When investing in Alphabet Inc. stocks, you will encounter two common types: GOOG and GOOGL. While both represent ownership in the company, the key difference between them lies in voting rights. This article will help you understand the differences between these two types of shares and how to choose the right one for your investment.
1. Goog stock
- Stock Type: Class C
- Voting Rights: None
- Shares Outstanding: 5.53 billion (according to Alphabet Inc.’s latest 10-Q report)
GOOG shares are non-voting stocks issued by Alphabet Inc. The main distinction between GOOG and GOOGL shares is the voting rights. GOOG shares do not allow owners to participate in votes at shareholder meetings, meaning that GOOG shareholders cannot directly influence the company’s key decisions.

Since GOOG shares do not come with voting rights, they are typically priced slightly lower than GOOGL shares, but still represent ownership in Alphabet Inc. For investors who do not need to participate in corporate governance but wish to capitalize on Alphabet’s long-term growth potential, GOOG shares may be a reasonable choice.
2. Gool stock
- Stock Type: Class A
- Voting Rights: One vote per share
- Shares Outstanding: 5.84 billion
GOOGL shares are the common stock issued by Alphabet Inc., with a notable feature of allowing shareholders to vote in shareholder meetings. Each GOOGL share provides one vote, which enables shareholders to directly influence major company decisions, such as policy changes and strategic direction.

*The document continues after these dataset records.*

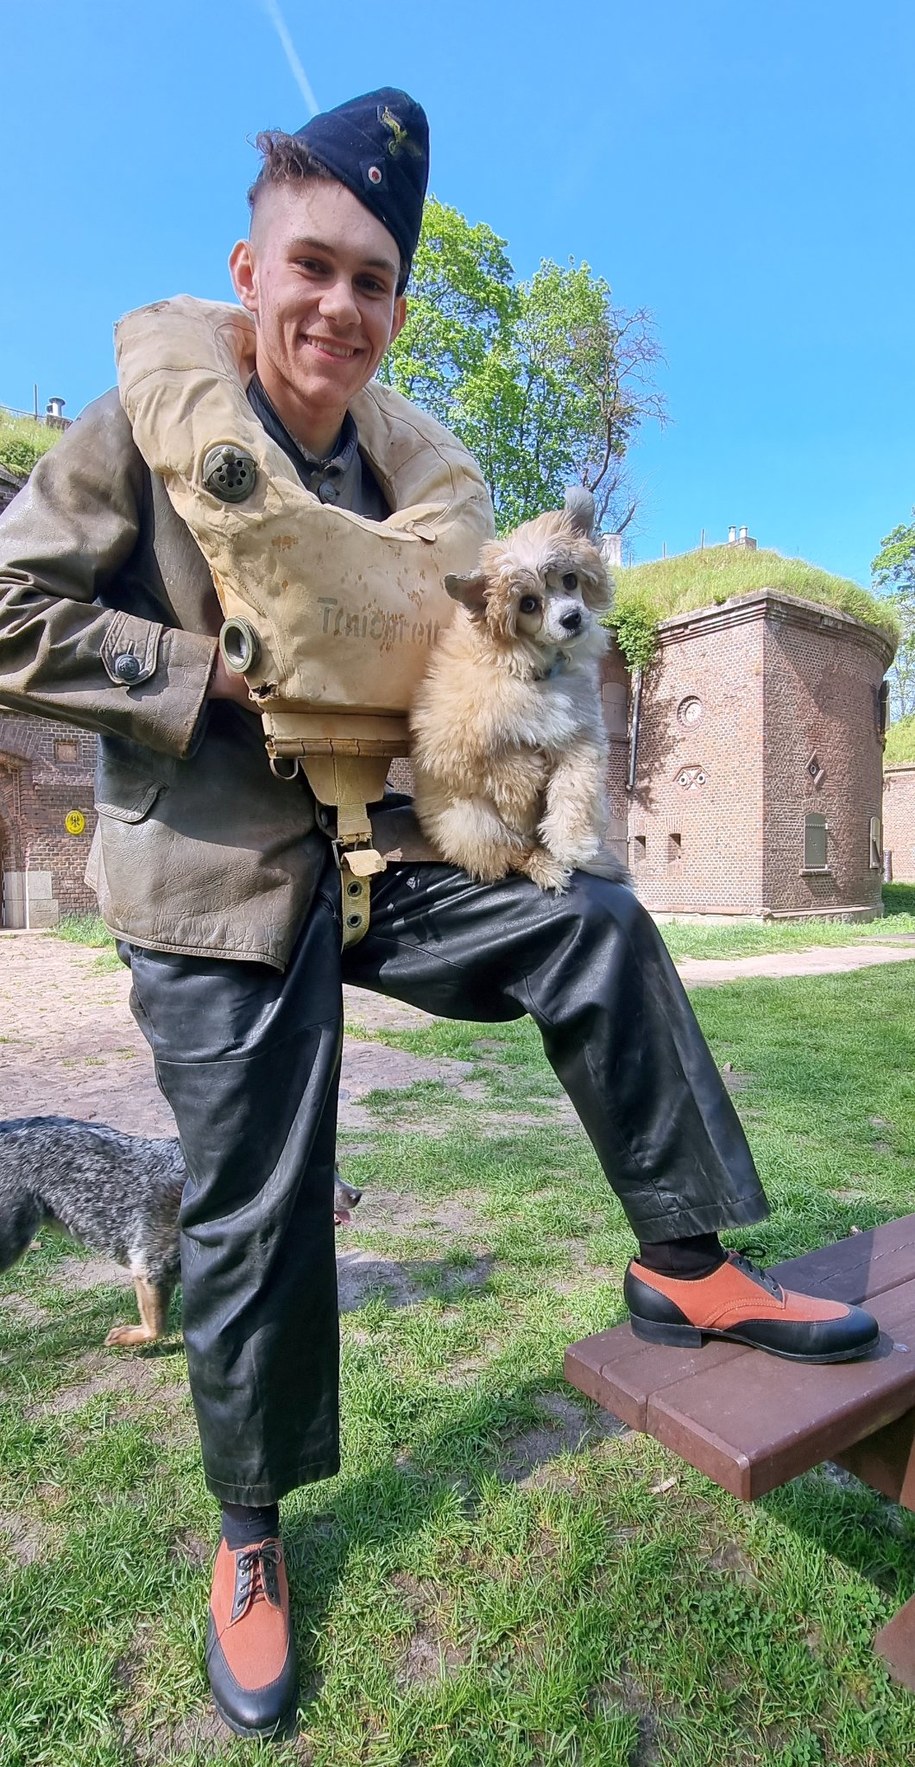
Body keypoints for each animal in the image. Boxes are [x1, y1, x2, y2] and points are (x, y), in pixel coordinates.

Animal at [0, 1116, 363, 1349]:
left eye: (337, 1169)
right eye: (319, 1178)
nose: (357, 1194)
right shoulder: (149, 1268)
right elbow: (155, 1328)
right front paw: (128, 1338)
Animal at [415, 491, 618, 890]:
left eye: (570, 580)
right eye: (528, 604)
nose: (572, 618)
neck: (537, 670)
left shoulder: (581, 738)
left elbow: (575, 787)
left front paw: (571, 841)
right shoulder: (463, 741)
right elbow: (508, 766)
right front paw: (523, 807)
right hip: (470, 824)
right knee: (509, 852)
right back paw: (542, 864)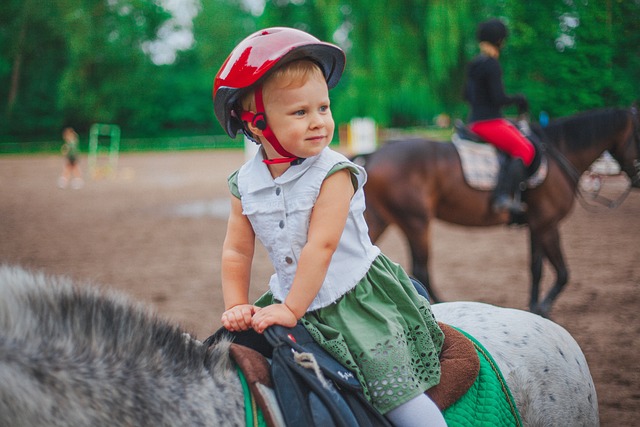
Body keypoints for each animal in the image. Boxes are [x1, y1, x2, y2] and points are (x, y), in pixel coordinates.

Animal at [360, 106, 640, 318]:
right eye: (637, 137)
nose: (637, 180)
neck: (559, 154)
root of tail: (374, 155)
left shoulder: (537, 225)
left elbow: (537, 268)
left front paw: (534, 306)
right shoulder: (547, 224)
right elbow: (562, 273)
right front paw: (543, 307)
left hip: (381, 219)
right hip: (416, 223)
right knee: (421, 270)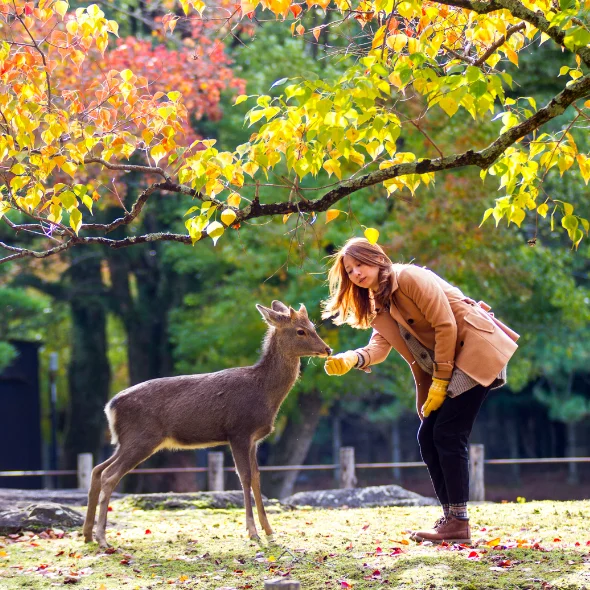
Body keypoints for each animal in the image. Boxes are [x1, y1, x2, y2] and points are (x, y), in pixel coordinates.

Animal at [83, 302, 332, 548]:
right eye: (300, 331)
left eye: (313, 326)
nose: (327, 349)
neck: (264, 393)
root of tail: (110, 407)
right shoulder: (238, 431)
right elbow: (245, 477)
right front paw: (253, 533)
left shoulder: (254, 439)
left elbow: (257, 478)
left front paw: (270, 532)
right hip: (142, 437)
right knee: (109, 475)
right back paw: (102, 538)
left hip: (126, 441)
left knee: (97, 470)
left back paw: (87, 534)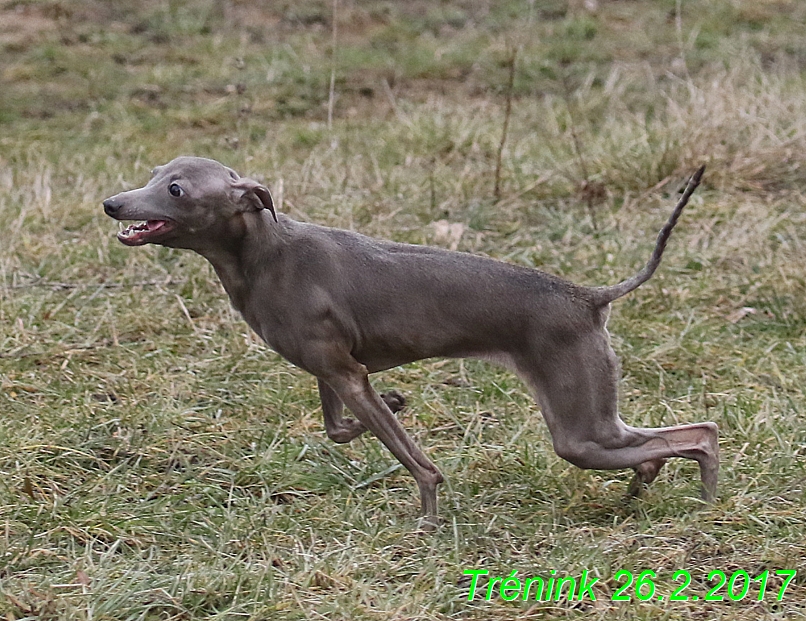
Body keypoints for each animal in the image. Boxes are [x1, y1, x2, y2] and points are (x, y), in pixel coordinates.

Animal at [105, 156, 720, 528]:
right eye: (154, 173)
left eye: (176, 189)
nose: (112, 203)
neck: (263, 252)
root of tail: (588, 297)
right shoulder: (334, 369)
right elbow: (339, 429)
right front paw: (397, 401)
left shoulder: (345, 373)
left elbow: (418, 464)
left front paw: (428, 518)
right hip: (595, 418)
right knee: (670, 438)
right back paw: (644, 486)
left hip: (579, 429)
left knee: (701, 435)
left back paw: (706, 500)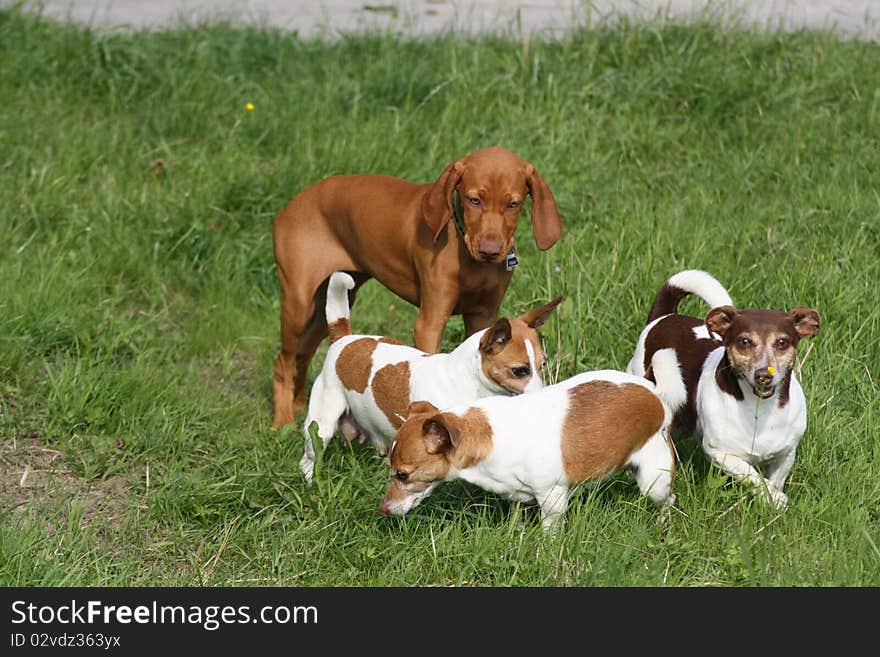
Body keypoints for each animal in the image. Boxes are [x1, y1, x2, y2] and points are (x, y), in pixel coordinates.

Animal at [272, 146, 564, 428]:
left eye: (513, 204)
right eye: (474, 200)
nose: (490, 252)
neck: (467, 255)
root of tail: (294, 202)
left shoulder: (484, 316)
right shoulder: (430, 322)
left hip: (332, 304)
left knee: (304, 353)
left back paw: (299, 404)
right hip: (298, 303)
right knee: (284, 362)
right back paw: (282, 420)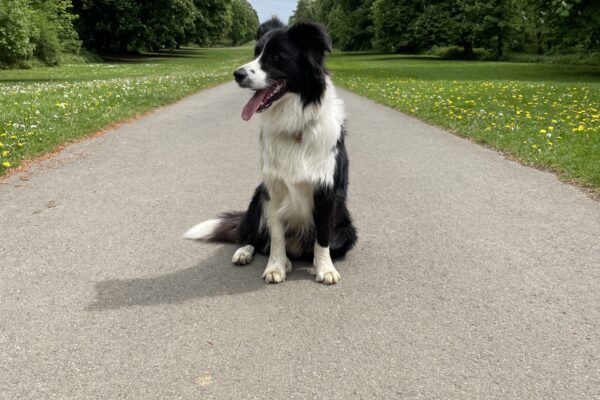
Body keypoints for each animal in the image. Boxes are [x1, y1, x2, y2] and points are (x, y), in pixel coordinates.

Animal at [184, 17, 356, 282]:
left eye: (276, 56)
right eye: (256, 53)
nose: (237, 74)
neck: (294, 124)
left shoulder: (326, 192)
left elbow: (323, 238)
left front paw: (325, 268)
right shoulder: (272, 189)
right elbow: (276, 236)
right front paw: (275, 266)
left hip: (347, 229)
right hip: (257, 196)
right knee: (254, 238)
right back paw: (250, 253)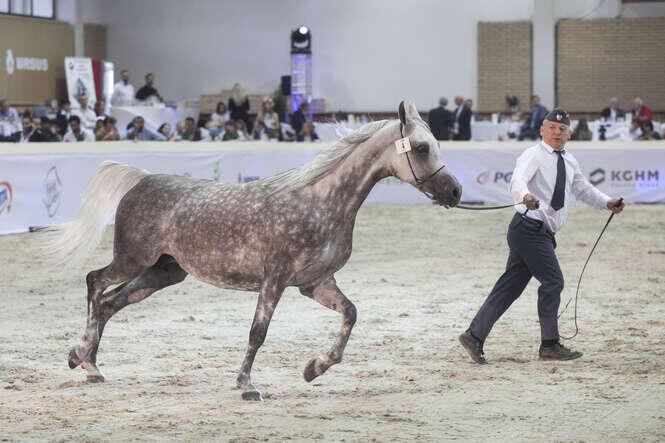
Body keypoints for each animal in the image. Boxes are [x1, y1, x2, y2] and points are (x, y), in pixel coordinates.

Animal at [47, 101, 462, 401]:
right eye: (421, 147)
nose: (455, 192)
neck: (320, 202)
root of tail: (142, 179)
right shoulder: (274, 280)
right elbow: (257, 333)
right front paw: (246, 385)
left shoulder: (315, 284)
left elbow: (350, 315)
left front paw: (314, 368)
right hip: (133, 260)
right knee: (95, 282)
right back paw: (82, 354)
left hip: (162, 273)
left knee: (109, 303)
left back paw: (89, 364)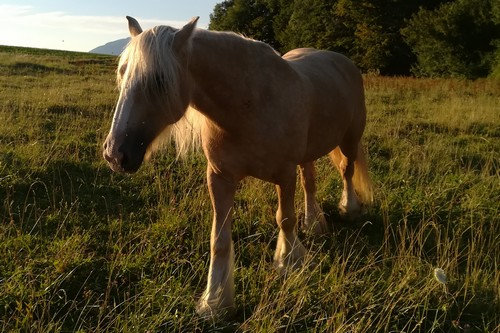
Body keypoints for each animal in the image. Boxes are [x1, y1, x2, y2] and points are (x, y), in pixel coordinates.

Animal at [103, 16, 374, 316]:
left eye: (159, 79)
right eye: (123, 73)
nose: (115, 154)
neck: (249, 103)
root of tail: (342, 61)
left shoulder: (285, 174)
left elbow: (285, 219)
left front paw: (289, 263)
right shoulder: (220, 177)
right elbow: (219, 239)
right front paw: (215, 300)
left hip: (350, 141)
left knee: (347, 171)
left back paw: (349, 208)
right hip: (308, 154)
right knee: (310, 182)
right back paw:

Due to these voting rights, GOOGL shares typically trade at a higher price compared to GOOG shares. Although the price difference is not substantial, for investors who want a say in important matters within Alphabet, GOOGL shares may be a more appealing option
3. The difference between goog and gool stocks
Google, now part of Alphabet Inc., issues two main types of publicly traded stocks: Class A shares (GOOGL) and Class C shares (GOOG). While both represent ownership in the company, the biggest difference between them lies in voting rights. Class A shares (GOOGL) grant the shareholder voting rights on important company decisions, while Class C shares (GOOG) do not provide this right.
In addition to these two types of shares, Alphabet also issues Class B shares, which are not publicly traded and are owned by the founders, such as Larry Page and Sergey Brin, along with other insiders. These shares provide superior voting rights and control a majority of the company’s decisions.
4. Should you buy goog or gool?
When deciding whether to buy GOOG or GOOGL shares, the most important factor to consider is the voting rights. If you’re an individual investor and don’t mind not having influence on the company’s strategic decisions, owning GOOG shares (without voting rights) might be a reasonable choice, as they are typically priced slightly lower than GOOGL shares (with voting rights).
However, in practice, voting rights within Alphabet don’t significantly affect retail investors. The company’s founders, like Larry Page and Sergey Brin, retain the majority of voting power, meaning they still make the major decisions for the company. Therefore, the voting rights difference is not a crucial factor for most investors.

Both types of stocks tend to move in the same direction in the market, and the price difference between them is typically small, ranging from 1% to 2%. So, when deciding to buy stock, a reasonable choice is to select the cheaper option at the time of purchase.
Forecasts for GOOG and GOOGL stock prices in the near future also show similar market movements, with algorithms predicting that both stocks will exhibit almost identical performance over the next 12 months.
In conclusion, the main difference between GOOG and GOOGL stocks lies in voting rights, but this does not significantly impact retail investors’ decisions. The choice between the two will depend on your personal preferences and investment goals.